▶ WHAT THE TASK REQUIRES: An exact, complete copy of the data that follows is needed.

▶ AVAILABLE DATA:
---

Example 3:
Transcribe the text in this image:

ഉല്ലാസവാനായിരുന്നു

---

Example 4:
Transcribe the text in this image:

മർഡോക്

▶ TASK RESPONSE:
---

Example 3:
Transcribe the text in this image:

ഉല്ലാസവാനായിരുന്നു

---

Example 4:
Transcribe the text in this image:

മർഡോക്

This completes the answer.